DOUBLE STEAL ~イシヲモツモノ~

「私のは仕事よ。遊びじゃないの。何時間も緊張しっぱなしで大変なんだから。おまけにいやらしいオヤジの客とかが居ても、文句一つ言えないし。華やかなのは見掛けだけよ」

 ビールを口に運びながら、ソファーに座る。

「ちょっと、足退けなさいよ。
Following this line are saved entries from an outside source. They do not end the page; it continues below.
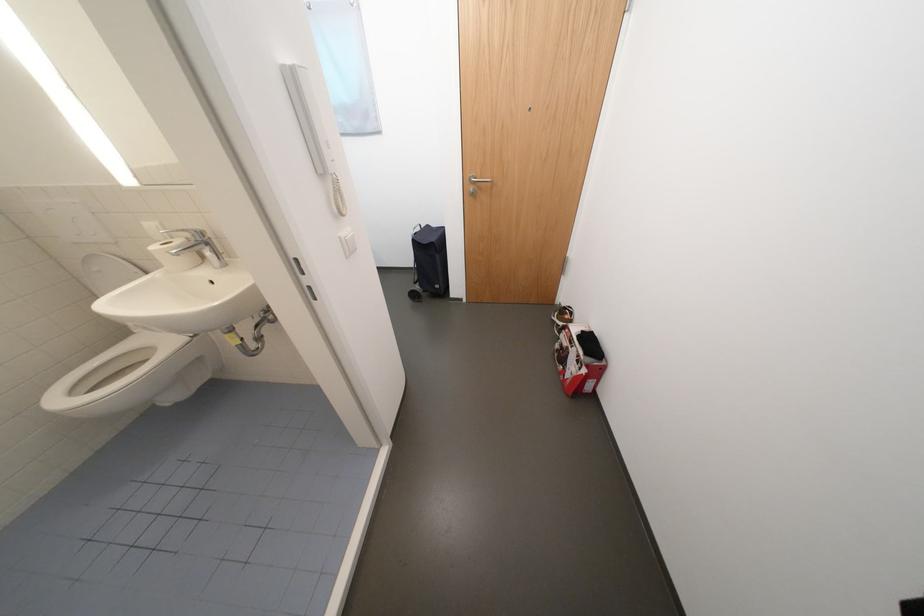
Which object does [175,254] point to?

This point indicates the toilet paper roll.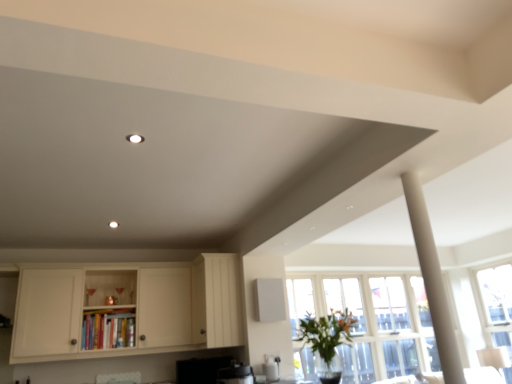
Question: From the image's perspective, is white matte column at right on white wood cabinet at center, which appears as the second cabinetry when viewed from the left?

Choices:
 (A) yes
 (B) no

Answer: (A)

Question: Can you confirm if white matte column at right is bigger than white wood cabinet at center, which appears as the second cabinetry when viewed from the left?

Choices:
 (A) no
 (B) yes

Answer: (A)

Question: Considering the relative positions of white matte column at right and white wood cabinet at center, which appears as the second cabinetry when viewed from the left, in the image provided, is white matte column at right to the right of white wood cabinet at center, which appears as the second cabinetry when viewed from the left, from the viewer's perspective?

Choices:
 (A) yes
 (B) no

Answer: (A)

Question: Can you confirm if white matte column at right is taller than white wood cabinet at center, which appears as the second cabinetry when viewed from the left?

Choices:
 (A) yes
 (B) no

Answer: (A)

Question: From a real-world perspective, is white matte column at right positioned over white wood cabinet at center, which appears as the second cabinetry when viewed from the left, based on gravity?

Choices:
 (A) no
 (B) yes

Answer: (A)

Question: Is white wood cabinet at center, which ranks as the 1th cabinetry in right-to-left order, inside white matte column at right?

Choices:
 (A) no
 (B) yes

Answer: (A)

Question: From a real-world perspective, is white wood cabinet at center, which ranks as the 1th cabinetry in right-to-left order, under white matte column at right?

Choices:
 (A) yes
 (B) no

Answer: (B)

Question: Is white wood cabinet at center, which appears as the second cabinetry when viewed from the left, aimed at white matte column at right?

Choices:
 (A) yes
 (B) no

Answer: (B)

Question: Is white wood cabinet at center, which ranks as the 1th cabinetry in right-to-left order, positioned beyond the bounds of white matte column at right?

Choices:
 (A) yes
 (B) no

Answer: (A)

Question: Is white wood cabinet at center, which ranks as the 1th cabinetry in right-to-left order, positioned behind white matte column at right?

Choices:
 (A) yes
 (B) no

Answer: (A)

Question: Does white wood cabinet at center, which ranks as the 1th cabinetry in right-to-left order, appear on the right side of white matte column at right?

Choices:
 (A) no
 (B) yes

Answer: (A)

Question: Are white wood cabinet at center, which ranks as the 1th cabinetry in right-to-left order, and white matte column at right making contact?

Choices:
 (A) no
 (B) yes

Answer: (A)

Question: Is green leafy plant at lower right wider than white wood cabinet at center, which ranks as the 1th cabinetry in right-to-left order?

Choices:
 (A) yes
 (B) no

Answer: (B)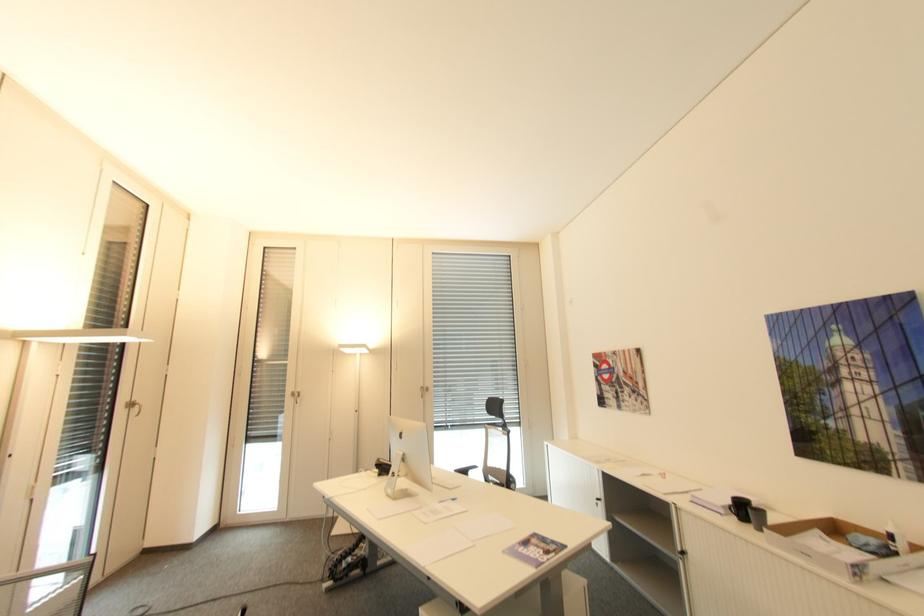
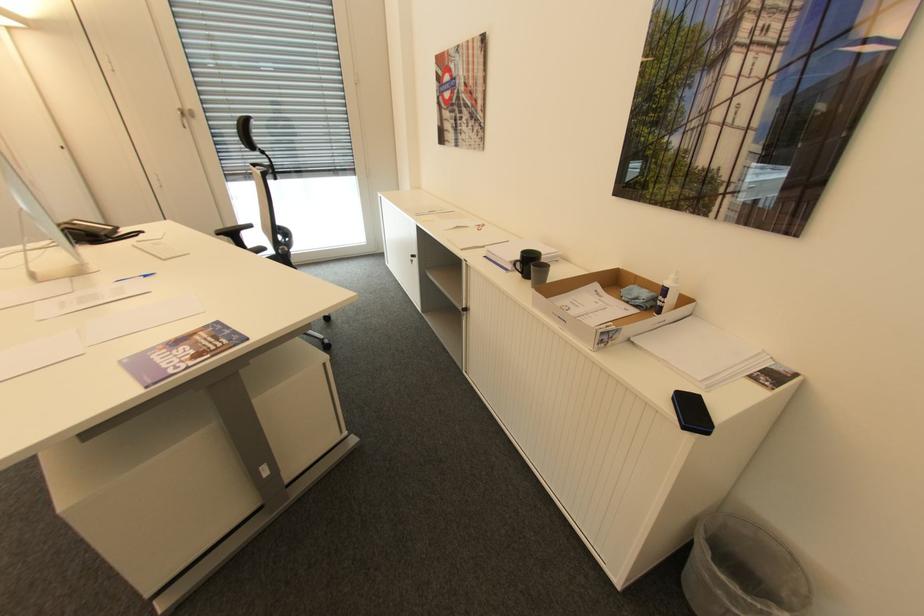
Where in the second image is the point corresponding to (457,500) from the first image?

(150, 276)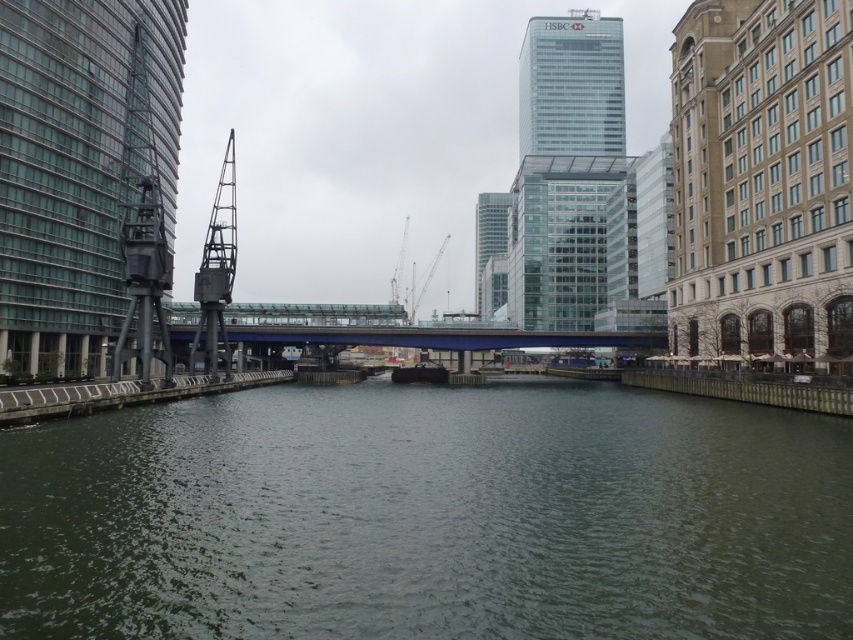
Who is lower down, blue metallic bridge at center or glassy reflective skyscraper at center?

blue metallic bridge at center is below.

Is point (292, 330) closer to camera compared to point (486, 280)?

That is True.

Where is `blue metallic bridge at center`? This screenshot has width=853, height=640. blue metallic bridge at center is located at coordinates (437, 337).

Can you confirm if glassy steel tower at left is positioned below blue metallic bridge at center?

No, glassy steel tower at left is not below blue metallic bridge at center.

Which is behind, point (22, 340) or point (450, 332)?

Positioned behind is point (450, 332).

Where is `glassy steel tower at left`? The width and height of the screenshot is (853, 640). glassy steel tower at left is located at coordinates (77, 168).

Where is `glassy steel tower at left`? This screenshot has height=640, width=853. glassy steel tower at left is located at coordinates (77, 168).

Does glassy steel tower at left appear on the left side of transparent glass skyscraper at upper center?

Indeed, glassy steel tower at left is positioned on the left side of transparent glass skyscraper at upper center.

Between glassy steel tower at left and transparent glass skyscraper at upper center, which one has less height?

glassy steel tower at left

Between point (45, 65) and point (595, 131), which one is positioned in front?

Point (45, 65) is more forward.

Image resolution: width=853 pixels, height=640 pixels. In order to click on glassy steel tower at left in this screenshot , I will do `click(77, 168)`.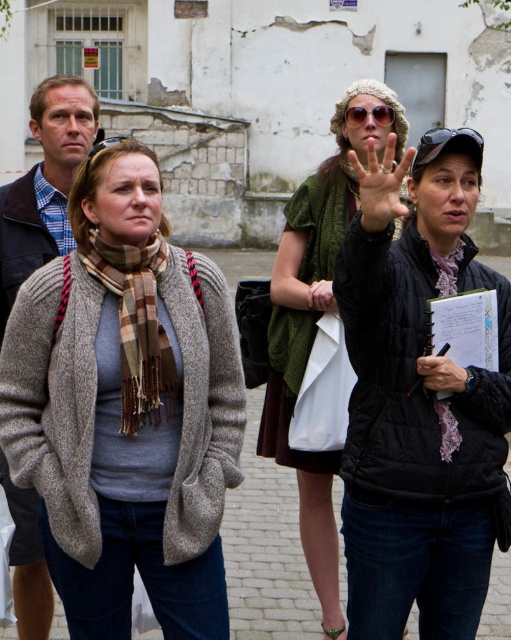
Consider the image. You are a photographer trying to capture a photo of the group. The black quilted jacket at upper right and the blue plaid shirt at upper left are both in the frame. Which clothing item is positioned higher in the image?

The black quilted jacket at upper right is located above the blue plaid shirt at upper left, so it is positioned higher in the image.

Please provide the exact 2D coordinates of the black quilted jacket at upper right in the image. The coordinates should be in the format of a tuple with two decimal numbers between 0 and 1, where the first number represents the horizontal position and the second the vertical position.

The exact 2D coordinates of the black quilted jacket at upper right are at point [417,408].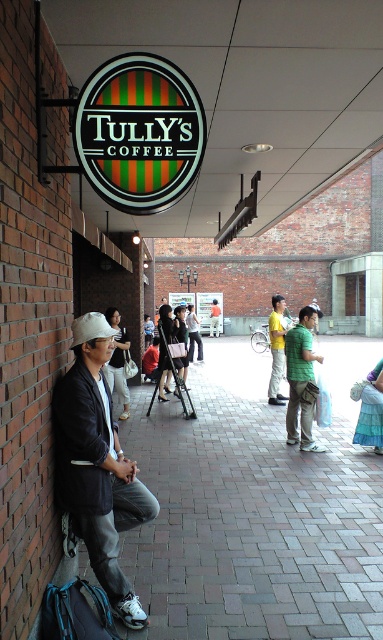
Does brick pavement at center have a lesser height compared to yellow cotton shirt at center?

Correct, brick pavement at center is not as tall as yellow cotton shirt at center.

Between brick pavement at center and yellow cotton shirt at center, which one has less height?

brick pavement at center is shorter.

Between point (219, 515) and point (268, 316), which one is positioned in front?

Positioned in front is point (219, 515).

What are the coordinates of `brick pavement at center` in the screenshot? It's located at (255, 509).

Who is more forward, (121, 451) or (214, 332)?

Positioned in front is point (121, 451).

Which is below, dark gray leather jacket at left or orange shirt at center?

Positioned lower is dark gray leather jacket at left.

Is point (86, 477) farther from camera compared to point (212, 310)?

No, it is not.

Locate an element on the screen. Image resolution: width=383 pixels, height=640 pixels. dark gray leather jacket at left is located at coordinates (96, 465).

Is green matte shirt at center thinner than yellow cotton shirt at center?

In fact, green matte shirt at center might be wider than yellow cotton shirt at center.

Is green matte shirt at center wider than yellow cotton shirt at center?

Yes, green matte shirt at center is wider than yellow cotton shirt at center.

Is point (296, 422) positioned behind point (278, 337)?

No, (296, 422) is closer to viewer.

Find the location of a particular element. This screenshot has height=640, width=383. green matte shirt at center is located at coordinates (301, 380).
座れないでしょ」

「―― ったく、たまに帰って来てでかい顔するなよ」

 響は、文句を言いながらも起き上がった。

「ところで、さっきの話しだけど」

「なに?さっきの話しって」

「スカイダイビングの話しよ」

「ああ、それか」

 響は肩を竦めた。

「別にスカイダイビングの話しなんかじゃないよ」

「だってあんた、落下傘って――」

「俺さ、子供の頃住んでたマンションで、よく落下傘落として遊んでただろ?その事思い出してただけさ」

「ふぅん……そっか」

 真澄は残りのビールを一気に飲み干すと、缶をテーブルに置いてソファーに深くもたれた。

「フッ――」

「なんだよ、思い出し笑いなんかして」

 肘掛に頬杖をつき、響は真澄をちらりと見た。

「そう言えば、よく落下傘作ってたなぁと思ってさ。それで……いつだったか私のテストの紙で作っちゃってさ、母さんにメチャメチャ叱られて」

「変なこと思い出すなよ」

 不満げに唇を尖らせた響に、真澄はクスクスと笑ってから言葉を続けた。

「あの頃のあんた、毎日千聖君の後ついて歩いてたからね」

「えっ?」

 響は思わず聞き返した。

「千聖――?」

「ああ、あんた覚えてないかもしれないね。まだ小学校1年生くらいだったから」

 伸ばした右腕に左腕を引っ掛けて、グイッと引きながら真澄が答えた。